第16話 最悪なデート

 深海は桜の手を引いて映画館に入った。館内はポップコーンのキャラメルの匂いが充満している。もちろんチケットは買わない。その代り、ポップコーンやジュースも買えない。どうせなら何か持ってくればよかったと、深海は少し後悔した。


 深海は普段テレビを見ないので、どの映画も、一体どういった内容なのか全然わからない。桜は相変わらず一言もしゃべらないまま俯いている。仕方がないので、深海は電子案内板に表示された上映時間を見て、ちょうど十分後に上映開始の映画を見ることにした。



 席に着いた深海が周りを見渡すと、まばらに客がいる程度で、かなり空いている。


「あまり評判の良い映画ではないのかなぁ?」


 深海は小声で、隣の桜に話しかけてみたが、相変わらず黙り込んでいて返事は返ってこない。やれやれ、言い過ぎたかな、と深海は少し反省した。しかし、深海としては、悪いことをしたつもりなど微塵もなかった。


 深海は、桜がこのまま自分を結界に閉じ込め続けようと、何らかの方法で自力で脱出するつもりである。ただ、できることなら桜が思い直して、桜の方から術を解いてくれることが望ましい。「結界」という言葉を、「自宅に部屋」などに置き換えればわかりやすいが、これは片思いした相手を一方的に監禁しているのとほとんど変わらない。もし、本当に自分に好意を寄せているのら、もっとそのことについて桜は考えてみるべきだ。深海はそう考えていた。


 客の入りからわかるように、映画はかなりつまらないものだった。深海がチラッと桜の方を見てみても、やはり桜は映画どころではないようで、ずっと俯いたままでいる。こういう時間も桜には必要かもしれない、と深海はあまり気にせずに、しばらく面白くもない映画をぼんやり眺めていた。
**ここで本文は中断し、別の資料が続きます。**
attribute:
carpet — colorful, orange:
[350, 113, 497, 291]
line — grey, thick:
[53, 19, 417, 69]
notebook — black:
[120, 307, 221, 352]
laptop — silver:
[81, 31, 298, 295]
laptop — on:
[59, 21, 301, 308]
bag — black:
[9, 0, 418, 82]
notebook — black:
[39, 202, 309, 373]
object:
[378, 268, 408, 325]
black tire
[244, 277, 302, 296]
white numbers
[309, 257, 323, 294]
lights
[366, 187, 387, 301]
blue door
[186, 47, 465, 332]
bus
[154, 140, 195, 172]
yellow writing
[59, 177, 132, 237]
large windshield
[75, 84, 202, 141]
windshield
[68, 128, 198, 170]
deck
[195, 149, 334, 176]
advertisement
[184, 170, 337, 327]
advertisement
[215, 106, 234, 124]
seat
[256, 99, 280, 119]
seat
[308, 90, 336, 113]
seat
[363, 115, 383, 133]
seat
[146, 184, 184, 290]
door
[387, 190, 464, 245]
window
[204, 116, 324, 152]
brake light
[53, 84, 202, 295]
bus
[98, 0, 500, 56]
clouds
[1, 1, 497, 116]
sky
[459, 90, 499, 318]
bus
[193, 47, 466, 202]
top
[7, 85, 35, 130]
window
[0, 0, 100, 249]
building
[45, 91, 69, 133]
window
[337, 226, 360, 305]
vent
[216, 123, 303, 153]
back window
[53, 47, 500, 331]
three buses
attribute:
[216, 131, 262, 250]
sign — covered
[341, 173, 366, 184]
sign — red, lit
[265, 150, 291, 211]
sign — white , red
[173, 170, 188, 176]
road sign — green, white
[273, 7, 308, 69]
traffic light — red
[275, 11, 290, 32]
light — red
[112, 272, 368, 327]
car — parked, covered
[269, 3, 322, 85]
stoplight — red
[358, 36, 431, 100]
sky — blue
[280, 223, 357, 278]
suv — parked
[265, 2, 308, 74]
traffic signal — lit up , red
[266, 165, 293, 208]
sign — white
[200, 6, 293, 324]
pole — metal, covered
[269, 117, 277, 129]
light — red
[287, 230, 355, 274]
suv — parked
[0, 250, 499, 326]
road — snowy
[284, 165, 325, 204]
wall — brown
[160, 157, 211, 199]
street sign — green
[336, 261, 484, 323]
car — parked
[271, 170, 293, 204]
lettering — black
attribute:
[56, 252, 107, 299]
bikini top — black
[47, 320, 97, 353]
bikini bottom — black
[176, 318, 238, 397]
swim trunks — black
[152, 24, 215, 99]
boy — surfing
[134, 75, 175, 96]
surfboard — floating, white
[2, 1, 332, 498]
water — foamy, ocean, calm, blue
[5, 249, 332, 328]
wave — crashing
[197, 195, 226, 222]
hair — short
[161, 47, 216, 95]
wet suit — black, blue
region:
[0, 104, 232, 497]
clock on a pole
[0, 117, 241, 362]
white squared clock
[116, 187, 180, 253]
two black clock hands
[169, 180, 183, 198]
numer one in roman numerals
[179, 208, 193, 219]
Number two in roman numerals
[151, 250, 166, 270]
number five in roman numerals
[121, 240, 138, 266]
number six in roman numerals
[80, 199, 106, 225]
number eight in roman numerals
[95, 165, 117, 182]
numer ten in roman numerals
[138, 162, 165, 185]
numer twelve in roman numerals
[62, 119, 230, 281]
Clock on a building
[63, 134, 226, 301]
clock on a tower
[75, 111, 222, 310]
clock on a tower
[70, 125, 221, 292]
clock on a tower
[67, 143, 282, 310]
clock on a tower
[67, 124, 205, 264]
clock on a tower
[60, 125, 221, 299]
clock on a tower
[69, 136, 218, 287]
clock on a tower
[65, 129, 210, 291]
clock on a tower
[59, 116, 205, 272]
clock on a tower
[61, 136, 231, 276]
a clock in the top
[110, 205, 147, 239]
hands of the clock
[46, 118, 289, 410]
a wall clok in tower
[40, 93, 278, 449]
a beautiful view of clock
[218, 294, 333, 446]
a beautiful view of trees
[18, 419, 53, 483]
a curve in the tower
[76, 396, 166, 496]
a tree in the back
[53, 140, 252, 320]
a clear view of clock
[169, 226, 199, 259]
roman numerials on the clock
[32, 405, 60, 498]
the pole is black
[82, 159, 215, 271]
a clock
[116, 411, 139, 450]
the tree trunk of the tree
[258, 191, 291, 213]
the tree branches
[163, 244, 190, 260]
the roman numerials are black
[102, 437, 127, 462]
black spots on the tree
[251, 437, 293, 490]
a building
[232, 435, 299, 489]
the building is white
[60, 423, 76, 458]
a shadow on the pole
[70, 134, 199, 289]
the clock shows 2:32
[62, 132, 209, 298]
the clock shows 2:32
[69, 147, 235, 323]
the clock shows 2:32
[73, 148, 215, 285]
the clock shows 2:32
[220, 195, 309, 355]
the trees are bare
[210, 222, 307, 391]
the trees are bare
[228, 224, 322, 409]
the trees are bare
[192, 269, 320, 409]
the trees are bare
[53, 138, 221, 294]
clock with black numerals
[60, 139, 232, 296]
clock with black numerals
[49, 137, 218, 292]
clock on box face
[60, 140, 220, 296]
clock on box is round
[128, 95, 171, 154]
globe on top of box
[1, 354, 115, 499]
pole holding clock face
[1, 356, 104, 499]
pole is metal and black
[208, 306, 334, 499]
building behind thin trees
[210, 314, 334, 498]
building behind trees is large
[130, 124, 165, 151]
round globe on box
 映画は終盤になり、スクリーンでは男が女の手を振りほどいて、立ち去ろうとしていた。引き留めようとする女に対し、男は「貴方は最後まで、僕を一人の人間として扱ってはくれなかった」と言った。女は泣き崩れ、男は夜の繁華街へと消えていったところで、エンドロールが流れ始める。ほかの客がチラホラと席を立ち、通路の方へ消えていった。結局、桜は最後まで俯いたままだった。深海も立ち上がって、桜の手を引くと、そのまま映画館を後にした。



「あまり面白い映画ではなかったね」


 深海が話しかけても、相変わらず桜は黙っている。


「気分転換に公園にでも行こう」


 深海は桜の手を引いて、街の高台にある、見晴らしの良い公園を目指した。二人はしばらく黙々と歩いた。空は雲一つない快晴だ。良い天気だなぁと深海が呑気なことを一人呟いていると、ようやく桜が口を開いた。


「……優一君。あの……少しだけ、私の話を聞いてもらってもいいかしら」


 深海はニッコリ笑って桜の方を見た。